Rutte, speaking at the World Economic Forum in Davos on Jan. 21, said Trump was right to focus on Russian and Chinese activity in the region as warming temperatures and melting ice open new shipping corridors.
“We need to defend the Arctic,” Rutte said.
Trump later announced what he described as a prospective deal in a Truth Social post and described the framework as beneficial for both the United States and the NATO alliance.
Tariff Threat Pulled Back After Greenland Progress
After signaling progress on a Greenland arrangement following his meeting with Rutte, Trump retreated from his threat to impose new tariffs on European countries that opposed his push for U.S. control of the Arctic island.“Based upon this understanding, I will not be imposing the Tariffs that were scheduled to go into effect on February 1st,” he wrote.
“By threatening the territorial integrity and sovereignty of an EU member state and by using tariffs as a coercive instrument, the US is undermining the stability and predictability of EU-US trade relations,” Bernd Lange, chair of the European Parliament’s International Trade Committee and the standing rapporteur for the United States, said in a statement.
The semiautonomous Danish territory is adjacent to key sea lanes, including emerging trans-Arctic shipping corridors, and is rich in critical minerals and rare-earth elements.

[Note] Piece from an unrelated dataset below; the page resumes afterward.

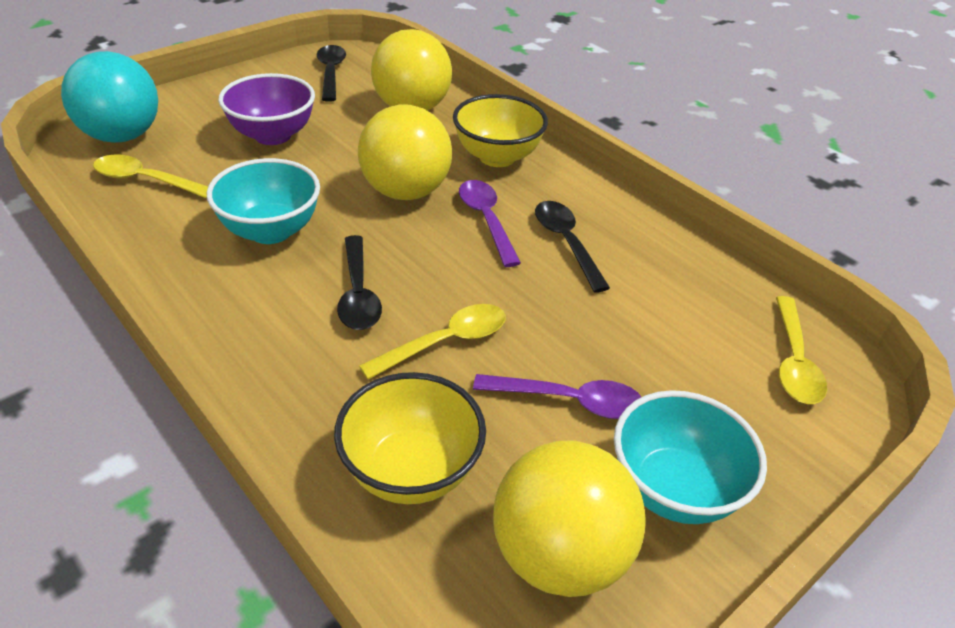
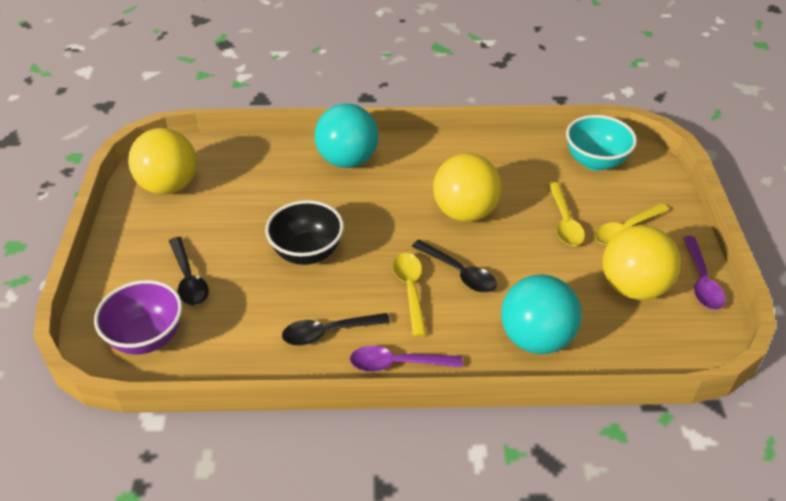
black bowl: none = 0 -> [265,200,344,265] = 1
turquoise ball: [61,51,158,143] = 1 -> [315,103,378,168] [501,274,582,354] = 2
turquoise bowl: [207,158,320,244] [614,390,767,524] = 2 -> [566,115,637,171] = 1
yellow bowl: [334,372,486,504] [453,94,548,167] = 2 -> none = 0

Trump said he believes the United States is the only country that’s in a position to secure Greenland in the face of potential threats from adversaries and that U.S. control would “greatly enhance” the security of the entire NATO alliance.
The president has also tied Greenland directly to his planned Golden Dome missile defense system, which he has said could be operational before his term ends in 2029.
Greenland’s location could prove critical in a nuclear conflict, as some intercontinental ballistic missiles from Russia and China would likely travel along Arctic flight paths on the shortest trajectories to the United States, and vice versa.
“If there is a war, much of the action will take place on that piece of ice,” Trump said at the World Economic Forum this week. “Think of it: Those missiles would be flying right over the center.”
The United States already maintains a key installation at Pituffik Space Force Base in Greenland, which houses early-warning radar systems designed to detect and track ballistic missile launches over the Arctic.